In this talk, after a brief introduction to the topic of correlated long-range systems and correlation-induced localization [1, 2], I consider a method [3] to calculate both the localization phase diagram and the fractal dimensions D_2 and D_∞, relevant for physical observables, in the system with correlated on-site disorder. To verify this method, I will show the application of it to the class of long-range (self-)dual models, interpolating between AA and TI RP ones via both power-law dependences of on-site disorder correlations and hopping terms, and, thus, being out of the validity range of the previously developed methods. We show that the interplay of the correlated disorder and the power-law decaying hopping terms leads to the emergence of the two types of fractal phases in an entire range of parameters, even without having any quasiperiodicity of the AA potential.
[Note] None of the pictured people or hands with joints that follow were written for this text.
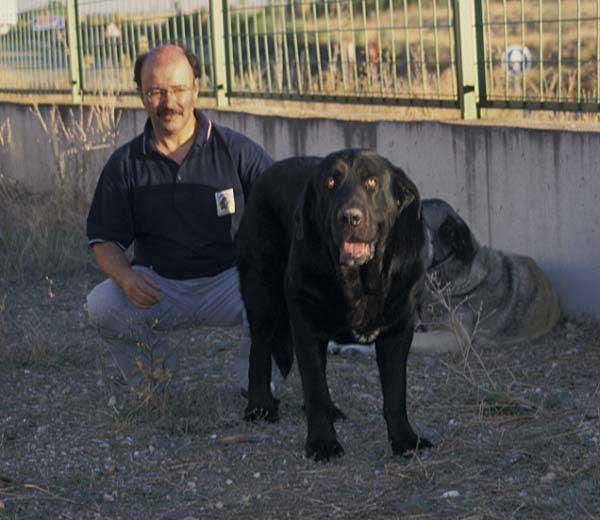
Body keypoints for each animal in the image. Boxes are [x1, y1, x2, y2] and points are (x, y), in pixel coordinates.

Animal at [234, 148, 432, 462]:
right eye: (330, 183)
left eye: (372, 182)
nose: (350, 217)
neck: (360, 281)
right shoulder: (305, 323)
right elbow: (313, 385)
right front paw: (322, 442)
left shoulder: (398, 330)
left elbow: (395, 394)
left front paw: (404, 440)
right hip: (262, 294)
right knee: (260, 349)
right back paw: (260, 405)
The analytical results of the above method are in full agreement with the extensive numerical calculations.

[1] Nosov, Khaymovich, Kravtsov, Correlation-induced localization,
PRB 99, 104203 (2019).

[2] Kutlin, Khaymovich, Renormalization to localization without a small parameter,
SciPostPhys. 8, 049 (2020).

[3] Roy, Basu, Khaymovich, Ergodicity-breaking phase diagram and fractal dimensions in long-range models with generically correlated disorder,
PRB 111, 104203 (2025).